A related question is what will happen to EPac hurricane tracks in a substantially warmer climate. Right now they very rarely get to L.A., but has anyone looked for evidence of past more northerly strikes?

Michael Tobis said...

I don't have specific answers about specific regions, and I doubt anyone else does either as yet.

It's conceivable to me that evidence of landfalling hurricanes might be hard to come by in some locations. That is, the record may be unclear.

Huber's ingenious approach looks at the global scale rather than at the local scale.

To me, the Brazil hurricane of a few years back and the Oman hurricane this week are at least anecdotal support for the idea that the range of tropical storms might increase. I don't know of any strong dynamical or paleoclimatological arguments that this will or won't happen, though.

It's entirely possible that hurricanes in some existing tropical storm region, for instance, North Atlantic hurricanes, will decline. There are regional controls emerging from the large scale flow (wind shear, specifically) that may consistently shift to protect some region or another. What Huber is saying is about the global total, which must go up to maintain an energy balance.

The news here is that tropical storms aren't just freaks of nature, but an important intrinsic part of the heat engine that maintains the climate system.

Anonymous said...

From New Scientist - a pointer to new research indicating that the increase in tropical storms seen thus far is within past variability as measured from coral cores.

Of course this doesn't invalidate the idea that warming will cause more storms, just that we can't be sure we've seen any evidence of it yet.

Coral reveals increased hurricanes may be the norm

The recent increase in the number of major Atlantic hurricanes may just be a return to the norm after a period of unusually low storm frequency, say researchers.

Johan Nyberg of the Geological Survey of Sweden and colleagues used marine sediment cores of coral samples from the northeast Caribbean to build a proxy record of wind shear and sea-surface temperatures since 1730, and from this they estimated hurricane activity since that time....

Michael Tobis said...

matthew huber in response to this blog entry:

"cool... btw, in response to the question there is a paper exactly on a hurricane record at the petm in spain by birger schmit.came out in the past year."

Anonymous said...

The Schmitz paper is here.

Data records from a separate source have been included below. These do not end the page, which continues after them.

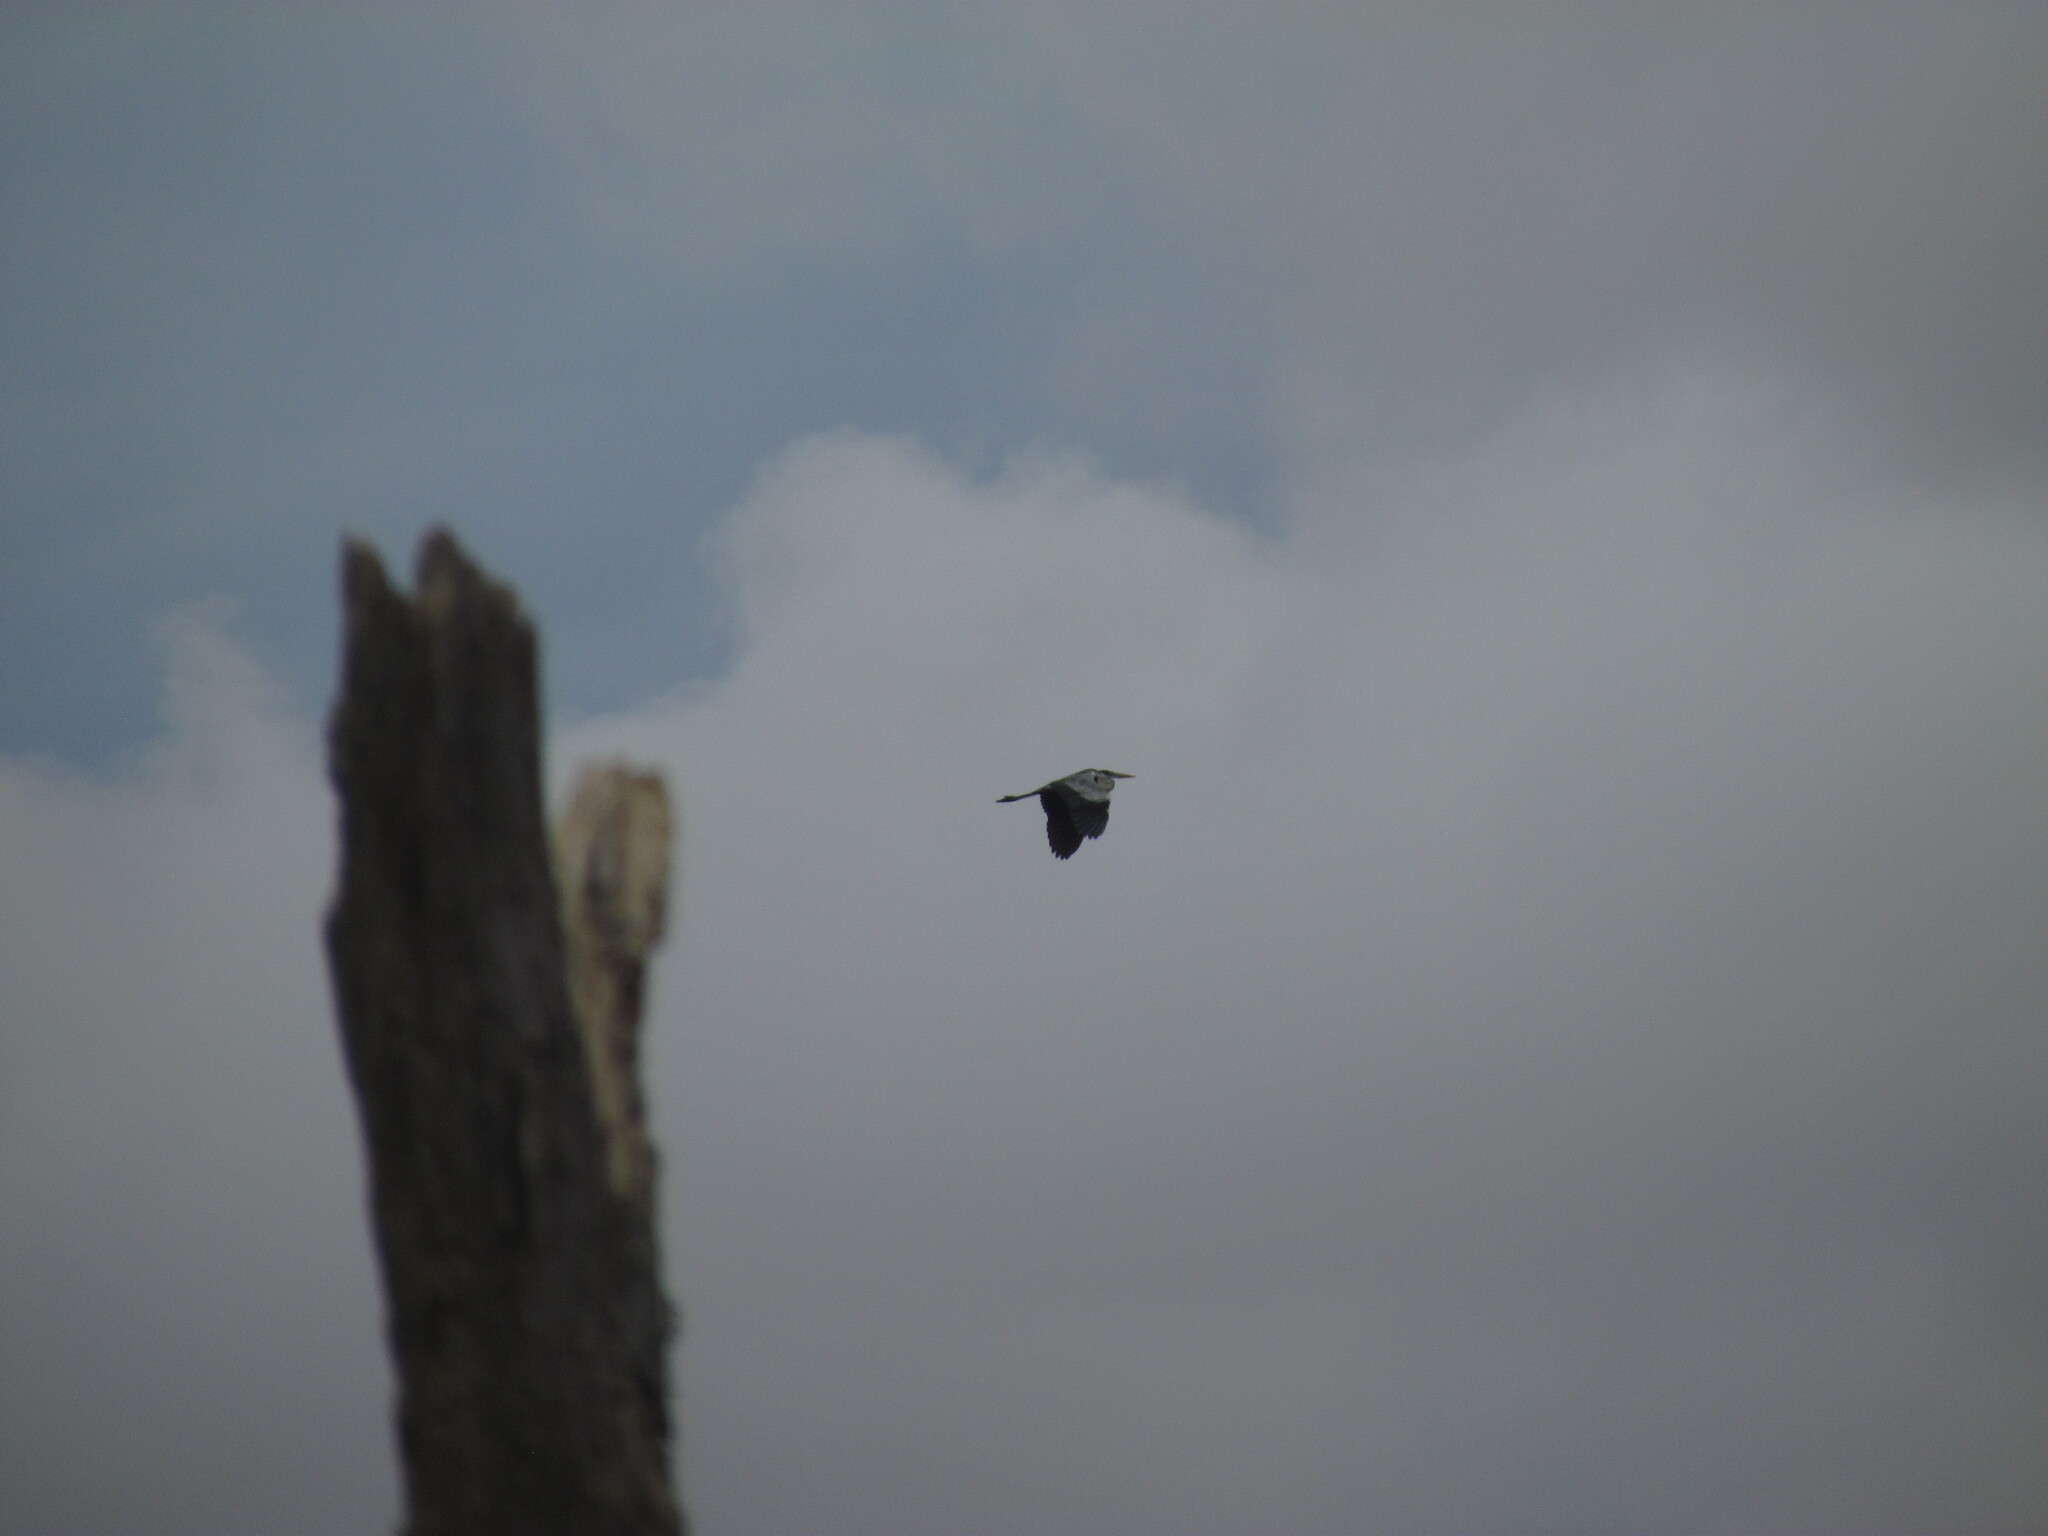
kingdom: Animalia
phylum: Chordata
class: Aves
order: Pelecaniformes
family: Ardeidae
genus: Ardea
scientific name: Ardea cocoi
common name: Cocoi heron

Although it doesn't make a direct claim about tropical cyclones, I expect it's the case that it would be hard to get that kind of precipitation increase without them.

Regarding possible proxy records of TCs in more recent pre-Pleistocene warm climates, off-hand I can't think of any candidate lakes in SoCal. OTOH it's early days for this sort of study and perhaps there are other proxies that could be used. IIRC, e.g., there was a recent paper that used stalagmites from Puerto Rico.

Anonymous said...

Speaking of climate disasters, I thought this recent research was absolutely fascinating (to say nothing of scary). Considering how recent this event was and what a repeat of it would do to the U.S., I'm surprised it's gotten little or no press coverage. It seems like a tremendous paleo-modeling opportunity. (Also, have a look at the single comment to the linked post. It's a perfect illustration of a very common kind of denialism.)